Pithy, Pithy

John Edwards joins Zbigniew Brzezinski and assorted other luminaries in criticizing the phrase “War on Terror.”

“This political language has created a frame that is not accurate and that Bush and his gang have used to justify anything they want to do,” Edwards said in a phone interview from Everett, Wash. “It’s been used to justify a whole series of things that are not justifiable, ranging from the war in Iraq, to torture, to violation of the civil liberties of Americans, to illegal spying on Americans. Anyone who speaks out against these things is treated as unpatriotic. I also think it suggests that there’s a fixed enemy that we can defeat with just a military campaign.
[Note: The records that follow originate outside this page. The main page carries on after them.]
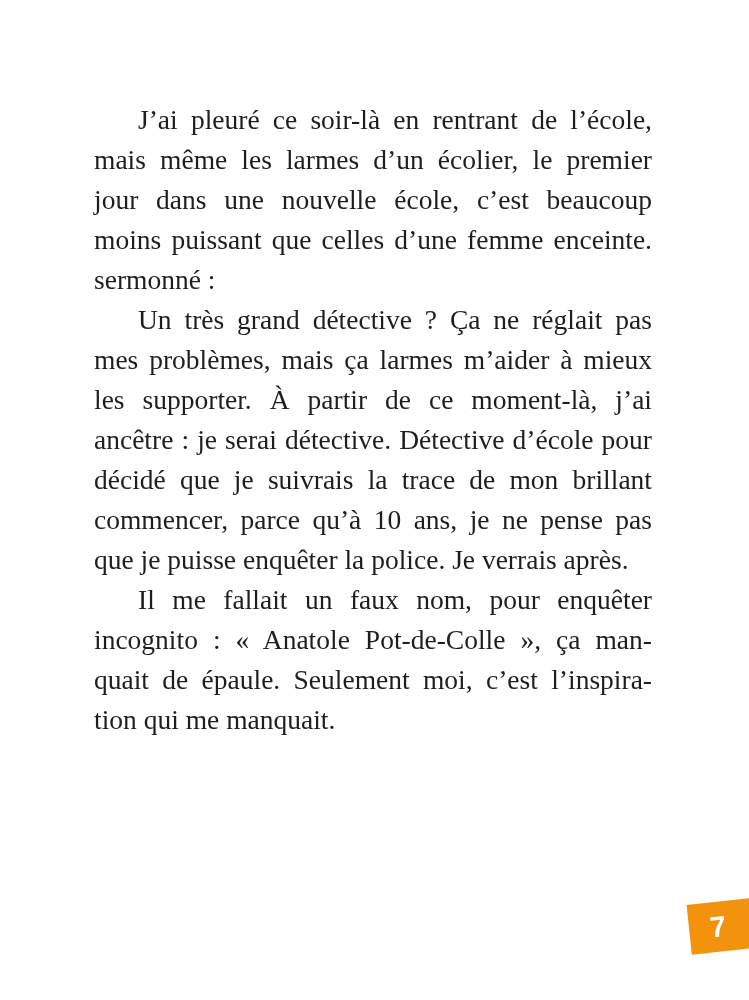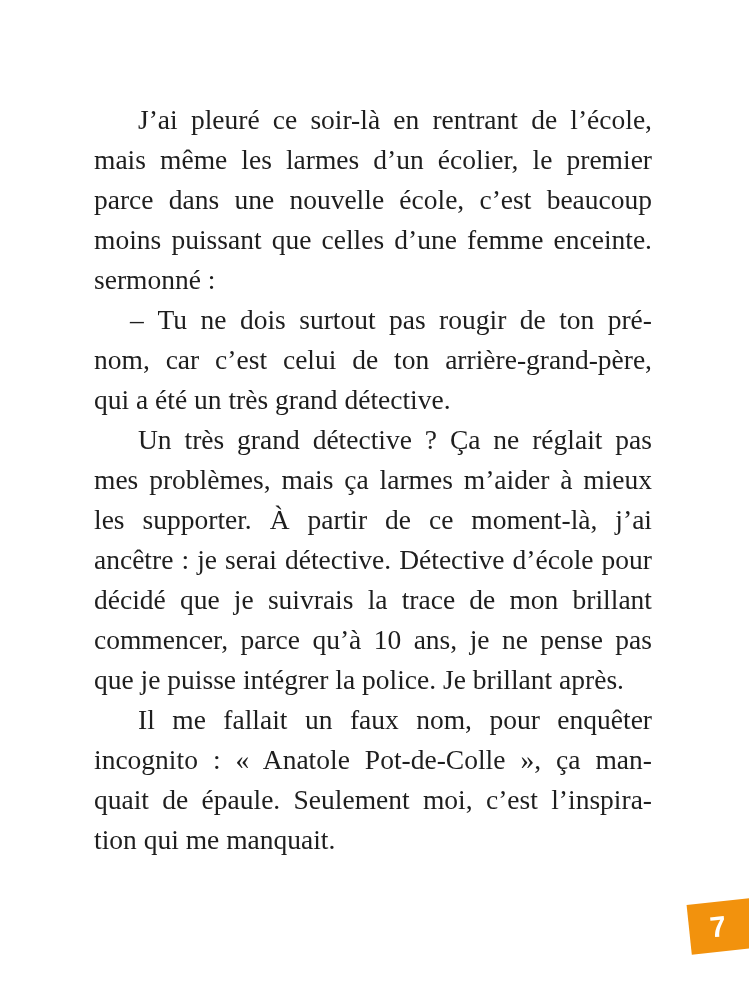--- a/index.html
+++ b/index.html
@@ -75,7 +75,7 @@
     <div class="paragraph">
       <div class="line indent">J’ai pleuré ce soir-là en rentrant de l’école,</div>
       <div class="line">mais même les larmes d’un écolier, le premier</div>
-      <div class="line">parce dans une nouvelle école, c’est beaucoup</div>
+      <div class="line">jour dans une nouvelle école, c’est beaucoup</div>
       <div class="line">moins puissant que celles d’une femme enceinte.</div>
       <div class="line last">sermonné :</div>
     </div>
I just don’t think that’s true.”

Pretty hard to really disagree with that assessment.  “War on terror” implies one enemy, portrays the struggle as against an abstraction, and suggests that the conflict we’re engaged in is best resolved through hard power, all of which are highly problematic assumptions at best.
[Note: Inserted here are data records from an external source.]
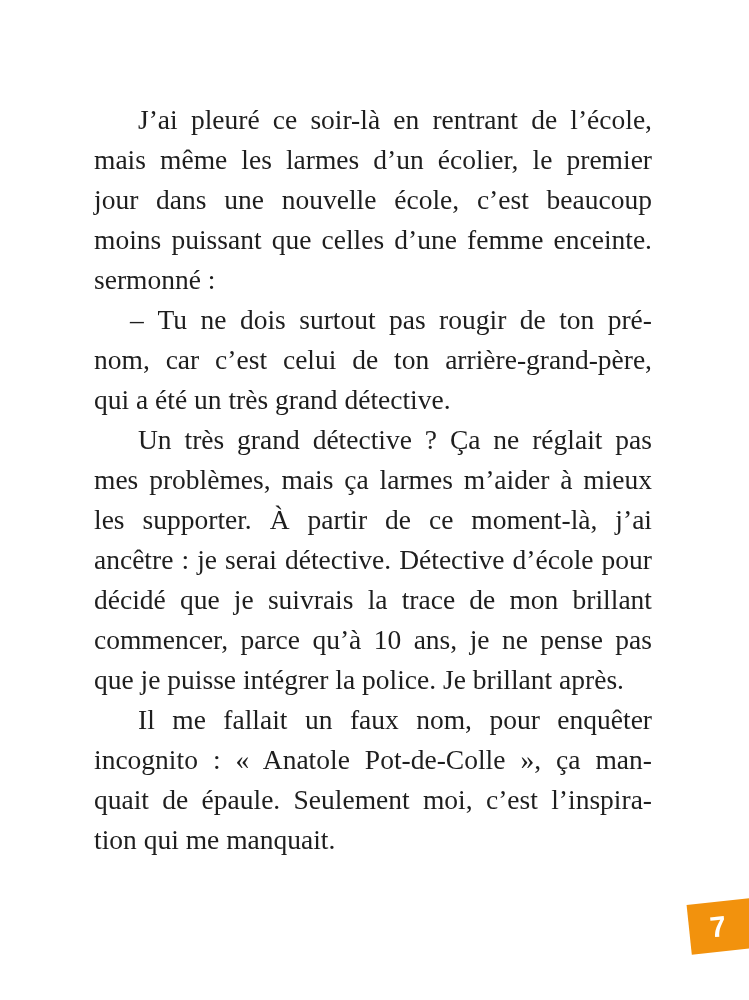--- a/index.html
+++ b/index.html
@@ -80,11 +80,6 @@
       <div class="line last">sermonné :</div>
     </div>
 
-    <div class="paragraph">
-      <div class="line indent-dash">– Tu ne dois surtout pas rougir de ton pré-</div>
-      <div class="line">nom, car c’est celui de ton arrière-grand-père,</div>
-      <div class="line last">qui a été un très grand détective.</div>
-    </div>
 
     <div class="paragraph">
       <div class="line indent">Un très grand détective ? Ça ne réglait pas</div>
Like it or not, people want some sort of convenient shorthand for the interrelated network of foreign policy endeavors we’re going to be concentrating on for awhile.  Bush and various Democrats have tried substitutes for “war on terror”–remember the halcyon days of “Islamofascism?”–which haven’t stuck, and I have a feeling that Giuliani’s bold strategy of replacing a stupid term with something far, far dumber won’t quite stick:

Former New York City Mayor Rudolph Giuliani tells TIME that the phrase “served its purpose for awhile” but should now be superseded. “I have been referring to it for quite some time as ‘the terrorist war against us’ – not just America, but people who think like we do, basically the ideas of modern democracy,” Giuliani said. “In order to deal with the terrorists’ global war on us, we have to be on offense.”
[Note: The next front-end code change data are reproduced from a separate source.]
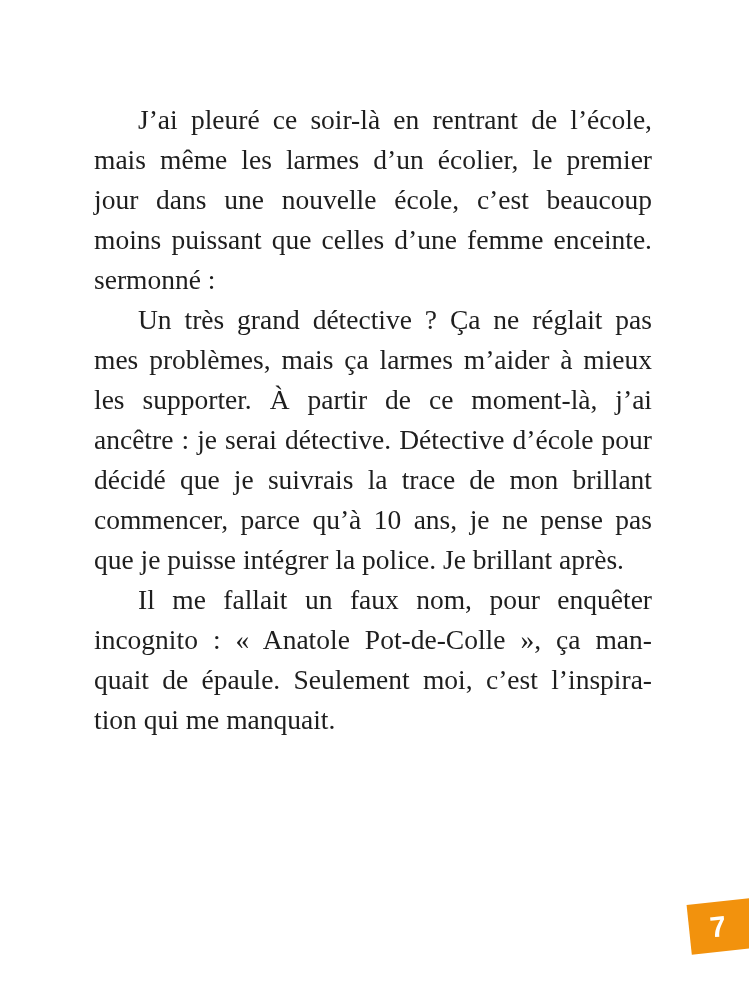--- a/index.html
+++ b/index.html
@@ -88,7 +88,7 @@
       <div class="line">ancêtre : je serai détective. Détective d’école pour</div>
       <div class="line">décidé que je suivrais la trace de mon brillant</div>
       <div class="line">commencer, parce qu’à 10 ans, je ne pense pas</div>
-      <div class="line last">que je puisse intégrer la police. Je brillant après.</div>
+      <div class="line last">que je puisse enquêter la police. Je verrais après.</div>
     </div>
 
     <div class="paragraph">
Yeah, pretty insightful, and also a little frightening, if you think about what ‘being on offense’ is likely to mean in a hopefully-hypothetical Giuliani administration.

Anyway, even if, as the author of the TIME article says, we’re going to have to live with the term ‘war on terror’ for awhile no matter what Edwards or anyone says or does, I do like this move from Edwards quite a bit.  It’s meant to sum up a real break from Bush, not the meaningful and substantive policy differences that all Democrats and some Republicans have, but a really nice bit of political shorthand which says effectively, “I reject all of the assumptions that have gone into our failed policies of the past administration.”  Moving on from Iraq and trying to restore America’s place in the world are of course great and necessary things, but the real problem’s the mindset–the war-on-terror-ism, if you will.

He just better get some better foreign policy advisors.

One Response to “Pithy, Pithy”

  1. madmouser Says:

    I think Edwards is lower than a snake in the grass. I wouldn’t vote for him under any circumstances.